**Consigne:**
Recopiez à l'identique, dans le texte sur l'héritage inca, le passage qui va de « Partout, je ressens » jusqu'à « de la ville. » inclus.

**Texte source:**
━━━━

Partout, je ressens l’énergie de ces pierres massives, ajustées à la perfection. Tout renvoie aux Incas. Sur la place d’Armes, la cathédrale rivalise avec l’église des Jésuites, mais c’est la statue dorée de Tupac Amaru II qui trône au centre. Dernier héritier d’un empire anéanti et précurseur des indépendantistes, le chef indien fut exécuté ici en 1781, après sa « grande rébellion ». Un drapeau arc-en-ciel flotte çà et là. Rien à voir avec celui de San Francisco. Il compte une bande turquoise en plus, et symbolise la ville et le peuple quechua, héritier des Incas. La nostalgie atteint son paroxysme le 24 juin pour l’Inti Raymi, la fête du soleil naissant, calée sur le solstice d’hiver de l’hémisphère sud. Débordant de couleurs, de costumes et de danses, un fastueux cortège se déploie jusqu’à Saqsaywaman, en surplomb de la ville.

━━━━

Personnes ou mains photographiées, avec articulations
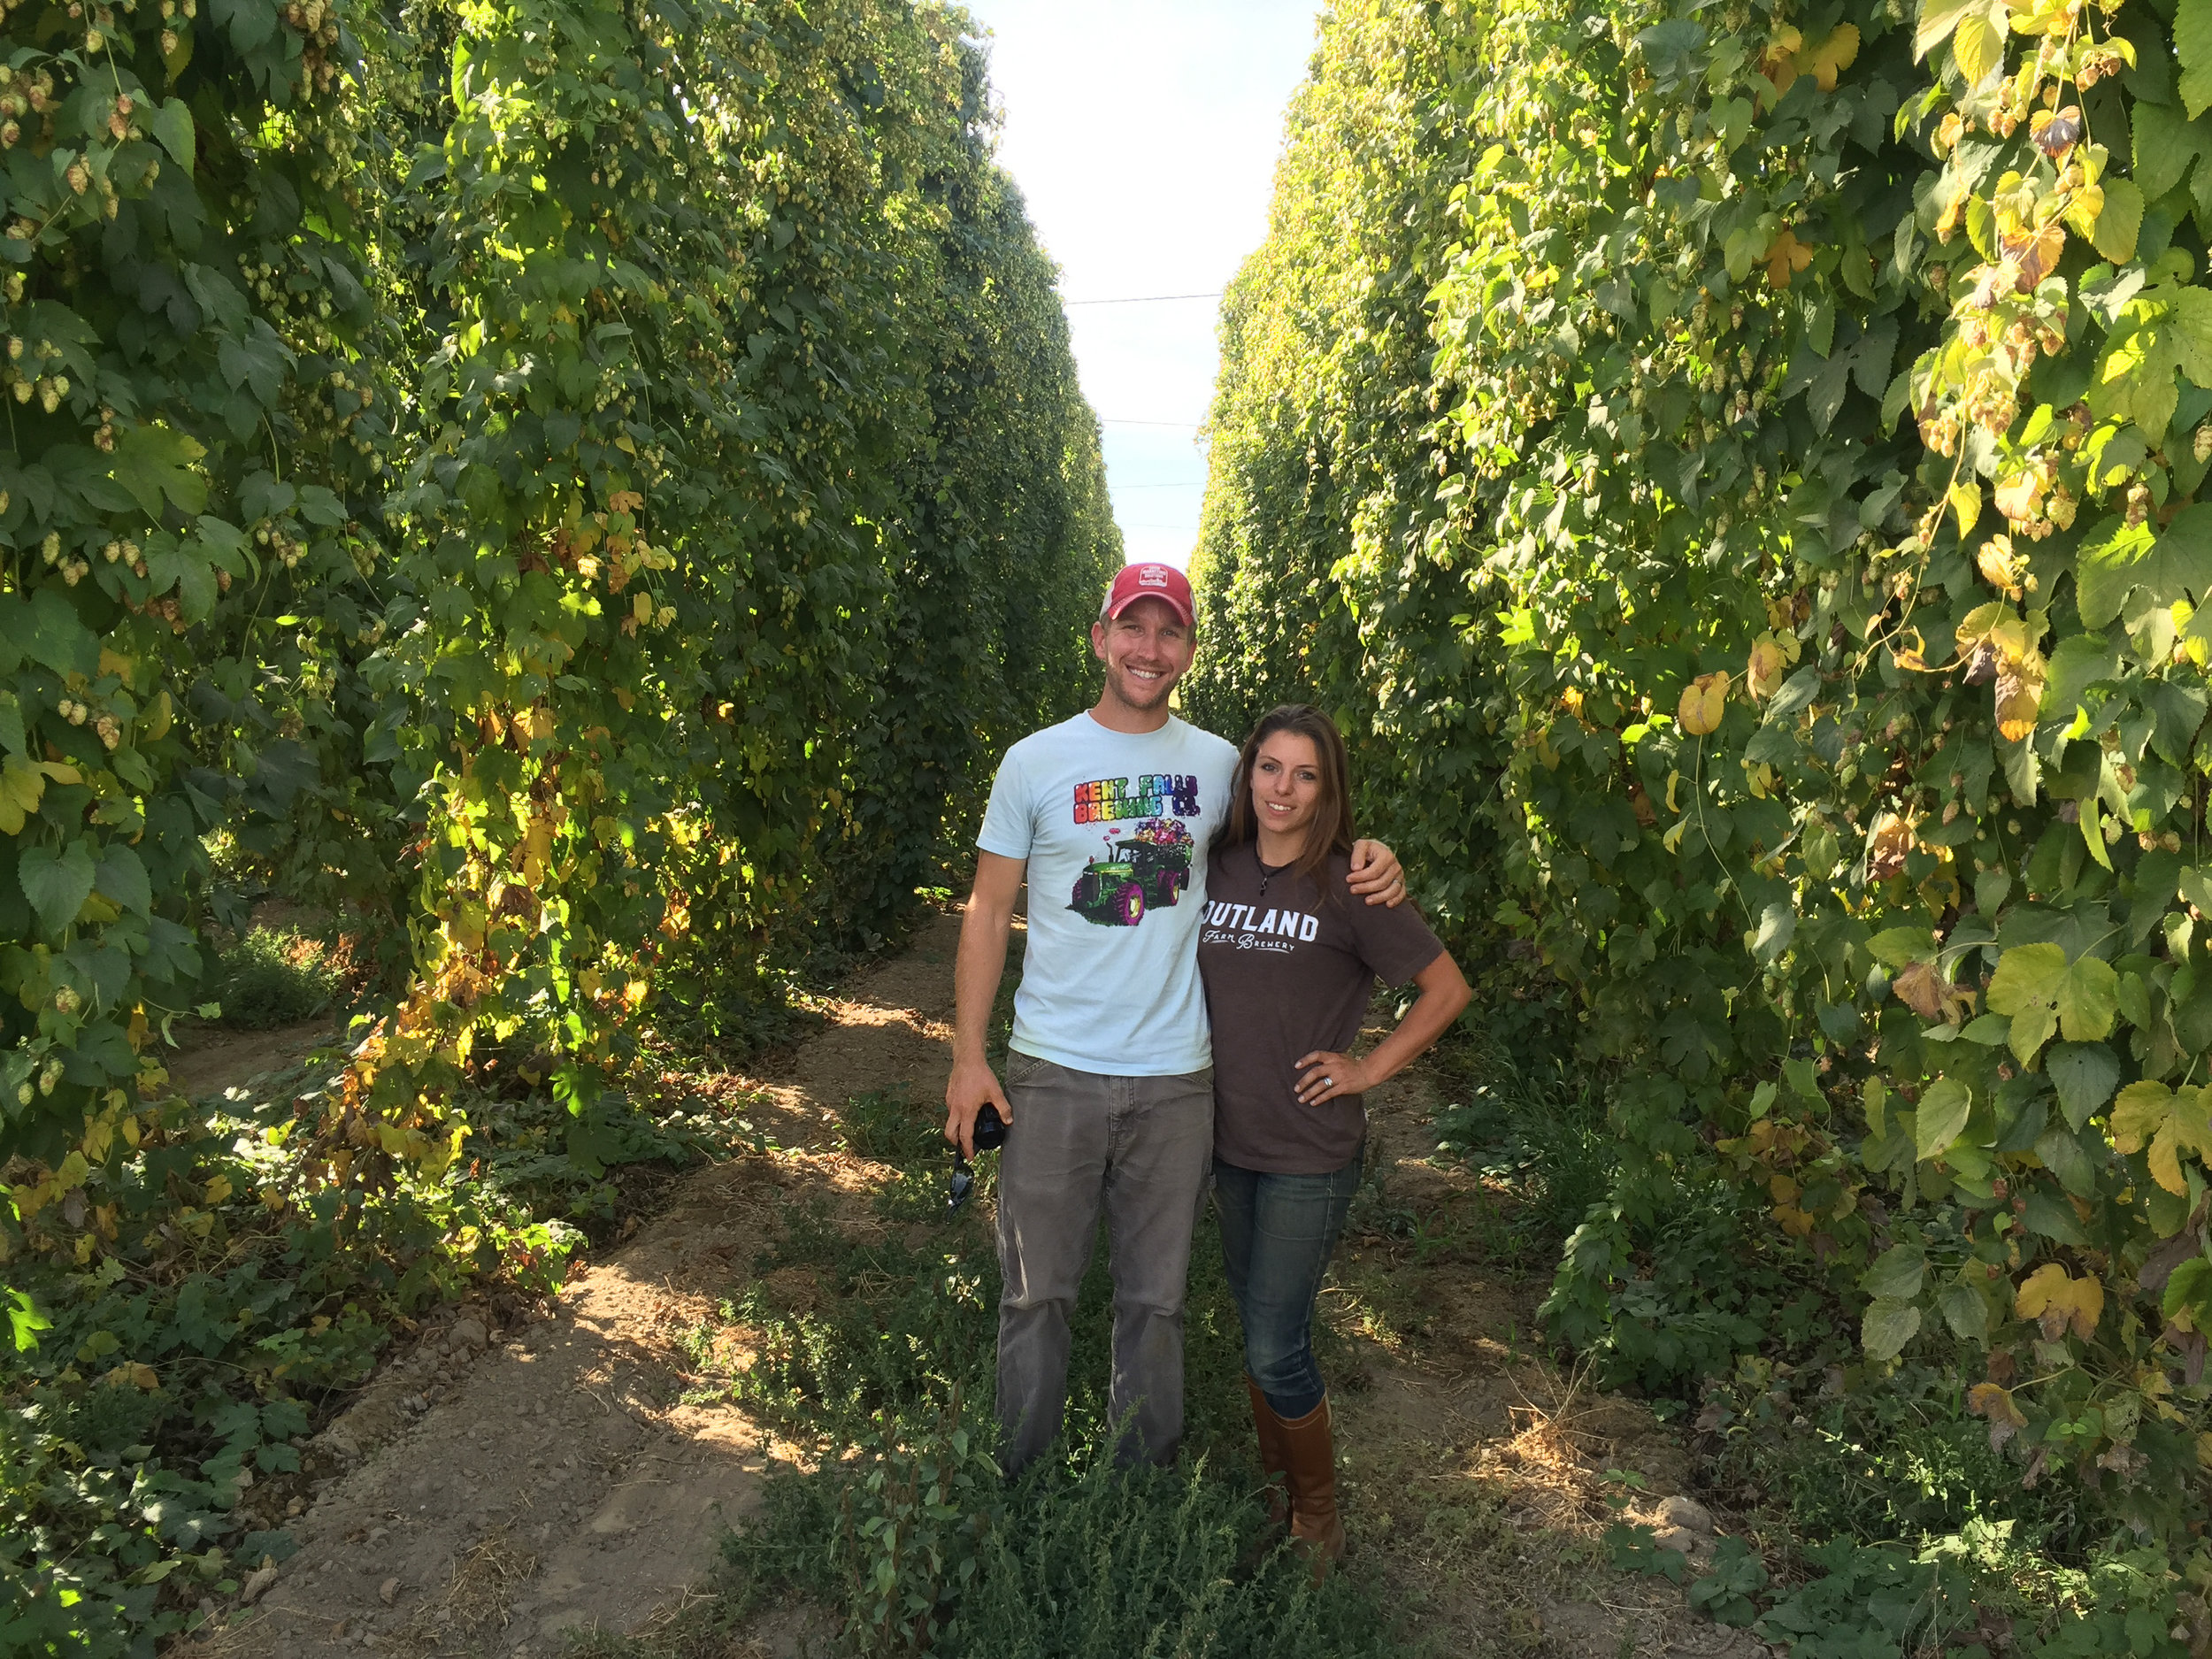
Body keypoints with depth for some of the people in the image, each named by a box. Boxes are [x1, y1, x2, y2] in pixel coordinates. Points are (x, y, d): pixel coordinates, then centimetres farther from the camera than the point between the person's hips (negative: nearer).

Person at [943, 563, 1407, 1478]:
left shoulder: (1219, 763, 5)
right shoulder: (1035, 761, -1)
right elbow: (988, 913, 2)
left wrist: (1368, 860, -4)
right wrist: (967, 1057, -4)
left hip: (1177, 1081, 2)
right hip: (1053, 1074, -1)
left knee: (1155, 1300, 13)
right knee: (1037, 1296, 8)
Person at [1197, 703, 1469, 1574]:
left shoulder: (1347, 887, -13)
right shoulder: (1215, 869, 1)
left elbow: (1447, 989, -6)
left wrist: (1370, 1069, -8)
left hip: (1310, 1152, -5)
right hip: (1231, 1140, 5)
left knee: (1276, 1351, -3)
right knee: (1256, 1331, 17)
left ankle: (1318, 1522, 20)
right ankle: (1272, 1496, 36)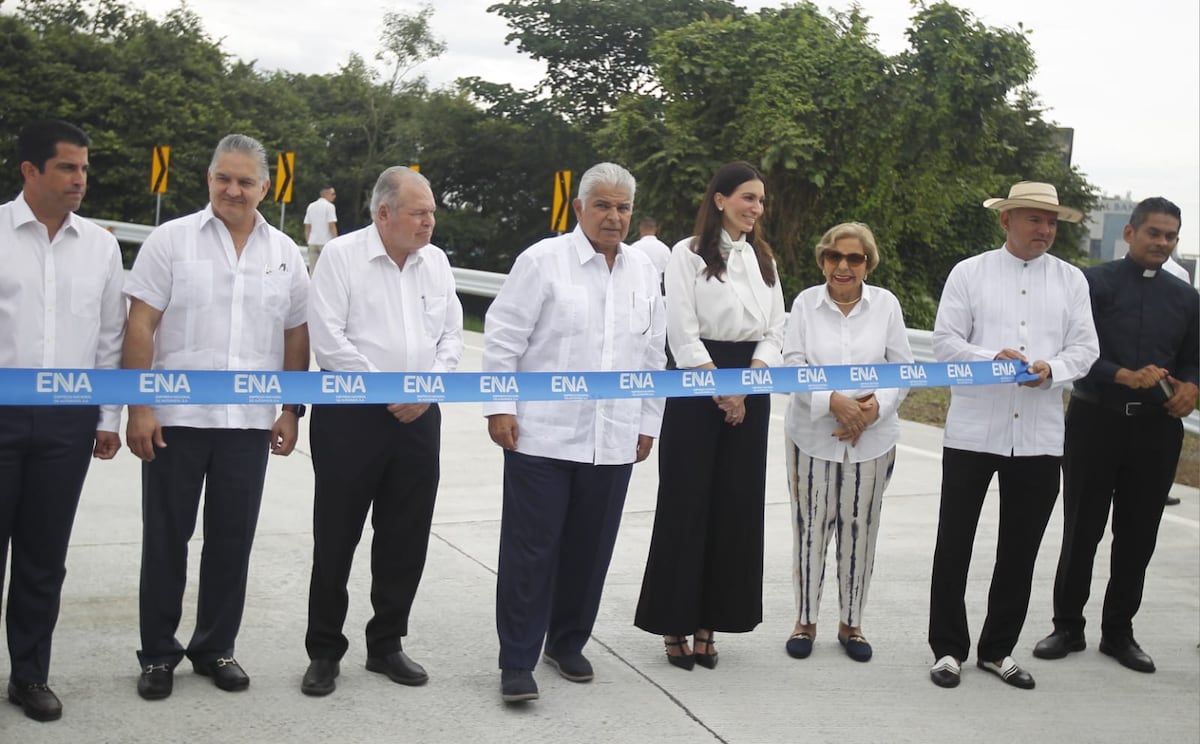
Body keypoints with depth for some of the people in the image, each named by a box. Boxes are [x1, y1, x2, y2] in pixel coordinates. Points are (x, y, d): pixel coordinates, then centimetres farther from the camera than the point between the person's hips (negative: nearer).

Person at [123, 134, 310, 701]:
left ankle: (215, 647, 24)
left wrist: (292, 410, 6)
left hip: (249, 422, 2)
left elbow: (296, 336, 12)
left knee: (232, 541, 9)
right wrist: (139, 408, -11)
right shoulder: (171, 240, -2)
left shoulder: (284, 253, 8)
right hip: (174, 419, -2)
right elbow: (140, 328, -5)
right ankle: (157, 653, 20)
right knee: (166, 539, 7)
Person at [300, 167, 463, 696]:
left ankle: (386, 645, 24)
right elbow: (328, 339, -12)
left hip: (418, 417, 5)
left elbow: (452, 334, 11)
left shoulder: (436, 261, 8)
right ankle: (324, 651, 16)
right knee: (336, 538, 3)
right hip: (351, 414, -4)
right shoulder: (341, 255, -6)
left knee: (405, 539, 9)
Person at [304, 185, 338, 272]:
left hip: (312, 242, 6)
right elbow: (332, 226, -12)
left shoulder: (311, 206, 12)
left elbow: (307, 228, 12)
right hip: (326, 242, -6)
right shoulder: (329, 206, -7)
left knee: (313, 270, 7)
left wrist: (308, 242, 18)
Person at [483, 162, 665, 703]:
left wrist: (649, 421, 16)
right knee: (530, 550, -1)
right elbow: (502, 337, -4)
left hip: (613, 442, 5)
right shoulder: (542, 260, -3)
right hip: (543, 435, -4)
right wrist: (499, 408, -9)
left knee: (589, 550, 12)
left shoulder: (643, 271, 11)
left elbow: (652, 354, 17)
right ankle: (517, 662, 7)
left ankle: (567, 644, 28)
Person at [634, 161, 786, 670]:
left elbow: (774, 329, 8)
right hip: (697, 386, -5)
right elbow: (683, 333, -9)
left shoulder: (763, 259, 13)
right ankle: (674, 622, 8)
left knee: (736, 504, 5)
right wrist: (721, 390, -12)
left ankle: (709, 621, 14)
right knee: (686, 503, -2)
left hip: (752, 388, 5)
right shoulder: (688, 254, -3)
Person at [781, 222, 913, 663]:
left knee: (859, 529, 7)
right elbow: (793, 363, -6)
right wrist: (833, 401, -21)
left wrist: (876, 405, -15)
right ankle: (805, 620, 19)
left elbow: (902, 367, 2)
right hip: (813, 435, -1)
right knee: (810, 528, 4)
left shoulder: (886, 304, 2)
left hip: (873, 439, 1)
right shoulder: (806, 303, -1)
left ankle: (851, 623, 22)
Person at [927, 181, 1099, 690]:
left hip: (1040, 435, 3)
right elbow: (945, 341, -2)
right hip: (973, 431, -2)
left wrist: (1051, 370, -16)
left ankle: (998, 649, 24)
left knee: (1020, 549, 10)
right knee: (954, 543, 3)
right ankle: (949, 649, 16)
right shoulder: (969, 273, 2)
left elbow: (1085, 348, 4)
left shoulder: (1071, 280, 9)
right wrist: (991, 359, -20)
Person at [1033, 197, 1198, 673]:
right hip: (1095, 421, -3)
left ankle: (1119, 633, 23)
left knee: (1138, 536, 9)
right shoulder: (1095, 284, -3)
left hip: (1155, 429, 4)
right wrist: (1125, 376, -24)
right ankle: (1068, 627, 20)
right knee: (1081, 531, 6)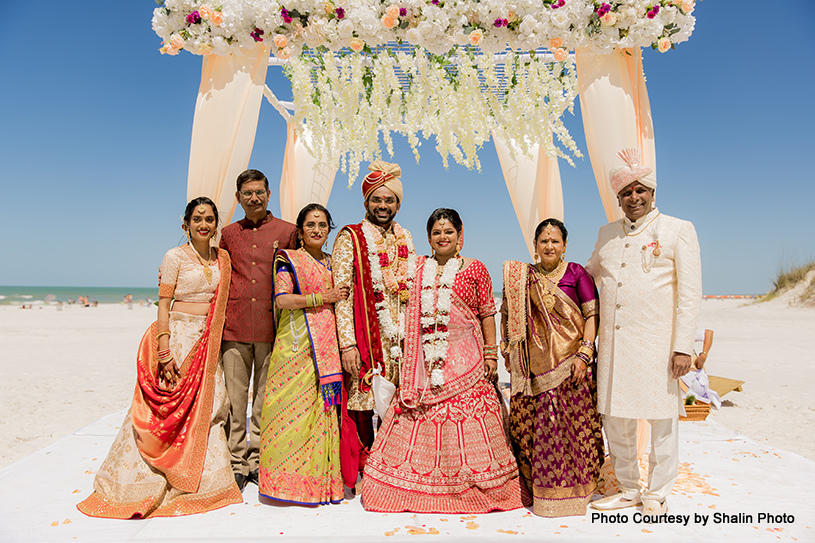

━━━━

**Corrigé:**
Partout, je ressens l’énergie de ces pierres massives, ajustées à la perfection. Tout renvoie aux Incas. Sur la place d’Armes, la cathédrale rivalise avec l’église des Jésuites, mais c’est la statue dorée de Tupac Amaru II qui trône au centre. Dernier héritier d’un empire anéanti et précurseur des indépendantistes, le chef indien fut exécuté ici en 1781, après sa « grande rébellion ». Un drapeau arc-en-ciel flotte çà et là. Rien à voir avec celui de San Francisco. Il compte une bande turquoise en plus, et symbolise la ville et le peuple quechua, héritier des Incas. La nostalgie atteint son paroxysme le 24 juin pour l’Inti Raymi, la fête du soleil naissant, calée sur le solstice d’hiver de l’hémisphère sud. Débordant de couleurs, de costumes et de danses, un fastueux cortège se déploie jusqu’à Saqsaywaman, en surplomb de la ville.